Its sense of timelessness – created both through the deep brown patination of this work, and the ridged and seemingly weathered surface, which would have been created by pressing corrugated cardboard into the wet plaster model – is enhanced by Turnbull's move at this time to do away with conventional plinth bases and instead create an integrated base, which allows the piece to stand freely on the floor, further creating an immediacy which moves it out of the sphere of 'art' and into that of 'object'. The rough and elemental quality of the two cylindrical shapes which make up the work could easily prompt a viewer to question which era the piece originated from, embodying Turnbull's statement written the same year of the work's conception in the now-iconic exhibition catalogue, This is Tomorrow at the Whitechapel Gallery: 'Sculpture used to look 'modern'; now we make objects that might have been dug up at any time during the past forty thousand years. Sculpture = totemic object. It can exist inside or outside architectural space'. (William Turnbull quoted in Amanda Davison, op. cit., pp. 34-5).
Here, then, is an abstract idol for the secular age: in vertical stature it has a totemic quality, the weight and physicality of the bronze giving it a timeless and immovable character. We are reminded of the religious function of icons, but Turnbull has stripped this back for a contemporary audience, providing instead a vessel which is open to our own interpretation. The two balanced forms evoke both movement and stasis, a moment of stillness in an ever-moving world, while the frontal quality demands our attention. As Amanda Davison has written: 'Turnbull's sacred-like ancient-seeming images stand apart from the drama of the moment and set up a challenge from possible alternative states', going on to note that: 'he suggested a state by showing its opposite; his calm pieces were a direct answer to the cacophony of the world.' (ibid., p.36).
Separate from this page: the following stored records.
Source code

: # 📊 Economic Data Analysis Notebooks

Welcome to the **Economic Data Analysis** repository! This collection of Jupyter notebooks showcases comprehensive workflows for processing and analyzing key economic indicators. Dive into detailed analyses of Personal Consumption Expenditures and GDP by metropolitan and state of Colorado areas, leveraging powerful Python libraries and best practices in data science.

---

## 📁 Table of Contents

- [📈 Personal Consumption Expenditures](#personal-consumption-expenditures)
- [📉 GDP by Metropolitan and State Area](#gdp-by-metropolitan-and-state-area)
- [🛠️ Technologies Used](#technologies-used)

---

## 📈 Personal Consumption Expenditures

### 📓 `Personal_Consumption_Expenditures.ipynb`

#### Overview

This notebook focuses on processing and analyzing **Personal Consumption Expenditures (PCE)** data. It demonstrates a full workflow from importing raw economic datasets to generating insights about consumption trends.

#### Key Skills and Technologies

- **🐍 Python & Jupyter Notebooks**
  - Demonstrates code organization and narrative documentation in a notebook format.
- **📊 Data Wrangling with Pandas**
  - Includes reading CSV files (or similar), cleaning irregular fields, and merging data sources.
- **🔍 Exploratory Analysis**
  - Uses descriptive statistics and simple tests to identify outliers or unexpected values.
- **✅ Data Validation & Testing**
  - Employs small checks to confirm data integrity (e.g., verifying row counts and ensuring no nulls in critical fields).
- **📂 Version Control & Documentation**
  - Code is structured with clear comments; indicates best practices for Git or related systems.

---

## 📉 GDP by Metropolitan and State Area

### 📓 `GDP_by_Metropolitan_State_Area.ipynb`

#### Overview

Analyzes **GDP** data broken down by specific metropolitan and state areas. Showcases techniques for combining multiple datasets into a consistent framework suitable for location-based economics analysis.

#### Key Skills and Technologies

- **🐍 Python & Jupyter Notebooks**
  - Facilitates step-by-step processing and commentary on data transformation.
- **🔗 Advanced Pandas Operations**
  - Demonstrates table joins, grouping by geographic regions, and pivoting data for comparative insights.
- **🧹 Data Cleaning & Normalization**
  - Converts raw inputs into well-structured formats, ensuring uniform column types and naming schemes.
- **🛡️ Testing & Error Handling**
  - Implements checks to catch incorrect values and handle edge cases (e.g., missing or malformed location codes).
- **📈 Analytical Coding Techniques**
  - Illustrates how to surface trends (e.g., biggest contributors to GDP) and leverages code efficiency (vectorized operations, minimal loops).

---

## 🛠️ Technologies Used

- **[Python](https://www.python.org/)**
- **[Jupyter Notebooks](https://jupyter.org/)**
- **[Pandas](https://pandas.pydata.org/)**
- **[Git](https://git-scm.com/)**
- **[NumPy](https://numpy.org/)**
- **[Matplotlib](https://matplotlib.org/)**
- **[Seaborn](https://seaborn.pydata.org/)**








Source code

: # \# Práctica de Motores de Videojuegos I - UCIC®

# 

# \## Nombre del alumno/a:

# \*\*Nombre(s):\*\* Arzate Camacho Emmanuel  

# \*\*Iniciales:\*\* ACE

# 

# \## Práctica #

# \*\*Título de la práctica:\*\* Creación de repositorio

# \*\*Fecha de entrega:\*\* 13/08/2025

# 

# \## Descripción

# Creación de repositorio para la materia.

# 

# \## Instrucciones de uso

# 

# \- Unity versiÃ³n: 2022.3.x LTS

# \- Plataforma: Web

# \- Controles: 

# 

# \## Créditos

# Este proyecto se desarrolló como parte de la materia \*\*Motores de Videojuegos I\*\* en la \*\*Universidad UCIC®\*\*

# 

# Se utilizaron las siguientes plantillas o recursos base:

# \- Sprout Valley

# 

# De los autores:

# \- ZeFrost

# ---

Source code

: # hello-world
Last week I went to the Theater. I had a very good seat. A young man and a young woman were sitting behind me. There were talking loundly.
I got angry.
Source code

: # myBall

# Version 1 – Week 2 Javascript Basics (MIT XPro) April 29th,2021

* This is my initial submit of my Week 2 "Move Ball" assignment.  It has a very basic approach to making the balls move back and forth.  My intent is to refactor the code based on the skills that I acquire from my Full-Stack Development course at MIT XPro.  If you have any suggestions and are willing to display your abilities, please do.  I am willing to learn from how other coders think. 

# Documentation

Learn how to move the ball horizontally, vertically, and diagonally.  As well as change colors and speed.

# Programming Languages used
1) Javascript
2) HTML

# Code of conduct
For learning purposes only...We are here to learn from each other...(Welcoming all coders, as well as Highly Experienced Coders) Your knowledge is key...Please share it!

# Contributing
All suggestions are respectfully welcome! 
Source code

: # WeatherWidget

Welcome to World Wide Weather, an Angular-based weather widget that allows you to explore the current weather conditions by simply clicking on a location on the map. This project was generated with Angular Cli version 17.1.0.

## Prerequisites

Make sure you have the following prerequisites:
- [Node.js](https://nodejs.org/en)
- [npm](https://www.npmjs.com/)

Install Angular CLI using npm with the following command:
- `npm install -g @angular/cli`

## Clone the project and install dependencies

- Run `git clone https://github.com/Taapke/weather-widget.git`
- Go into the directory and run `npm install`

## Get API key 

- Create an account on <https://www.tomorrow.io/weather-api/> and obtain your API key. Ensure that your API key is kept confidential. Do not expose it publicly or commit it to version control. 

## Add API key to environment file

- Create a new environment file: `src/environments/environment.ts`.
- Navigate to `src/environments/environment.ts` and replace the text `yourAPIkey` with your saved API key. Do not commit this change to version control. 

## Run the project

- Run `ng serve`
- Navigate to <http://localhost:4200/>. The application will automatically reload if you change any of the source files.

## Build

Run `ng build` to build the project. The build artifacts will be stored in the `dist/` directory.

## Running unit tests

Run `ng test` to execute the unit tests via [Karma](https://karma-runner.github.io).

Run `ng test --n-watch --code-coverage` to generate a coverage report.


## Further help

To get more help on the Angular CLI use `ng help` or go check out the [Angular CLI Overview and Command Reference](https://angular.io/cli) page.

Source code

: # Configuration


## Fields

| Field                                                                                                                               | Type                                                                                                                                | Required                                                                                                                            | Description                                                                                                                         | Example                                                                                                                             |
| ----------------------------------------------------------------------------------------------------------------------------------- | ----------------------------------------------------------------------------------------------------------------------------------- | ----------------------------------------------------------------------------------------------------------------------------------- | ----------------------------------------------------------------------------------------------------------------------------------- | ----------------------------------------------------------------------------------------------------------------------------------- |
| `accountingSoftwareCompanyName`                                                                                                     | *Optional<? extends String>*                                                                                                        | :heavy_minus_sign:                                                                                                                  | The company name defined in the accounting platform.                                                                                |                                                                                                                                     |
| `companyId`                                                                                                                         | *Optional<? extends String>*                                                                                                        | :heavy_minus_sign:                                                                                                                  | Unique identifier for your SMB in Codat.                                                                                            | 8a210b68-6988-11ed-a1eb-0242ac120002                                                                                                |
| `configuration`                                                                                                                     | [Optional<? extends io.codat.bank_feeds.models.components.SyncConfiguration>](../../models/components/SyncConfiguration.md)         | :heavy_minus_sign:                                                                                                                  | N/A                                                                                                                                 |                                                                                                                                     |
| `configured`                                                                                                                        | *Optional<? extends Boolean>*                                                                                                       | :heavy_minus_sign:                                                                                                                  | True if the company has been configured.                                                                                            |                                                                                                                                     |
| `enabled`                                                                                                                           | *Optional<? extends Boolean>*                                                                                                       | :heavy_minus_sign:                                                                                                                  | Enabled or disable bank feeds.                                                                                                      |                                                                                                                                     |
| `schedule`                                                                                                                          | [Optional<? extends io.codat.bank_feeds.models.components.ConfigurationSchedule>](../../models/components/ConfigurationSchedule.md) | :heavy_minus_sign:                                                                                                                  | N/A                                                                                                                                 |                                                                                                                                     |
Decoding William Turnbull's work allows an infinitely greater appreciation of each piece, but nevertheless each sculpture he created has a tangible presence, a timelessness and solemnity that is rarely found. As David Sylvester has noted – and the present lot is one such piece - 'there's a quality in some of Turnbull's figures which creates an expectation that, if some of them were placed in a simple well-lit building, it would become a temple'. (David Sylvester, 'Bronze Idols and Untitled Paintings', William Turnbull sculpture and paintings, Merrell Holberton and Serpentine Gallery, 1995, London, pp.9-10).
We are grateful to the Estate of the Artist for their assistance in cataloguing this lot.
Please note that there is a further artist's monogram stamped on the underside of the horizontal element.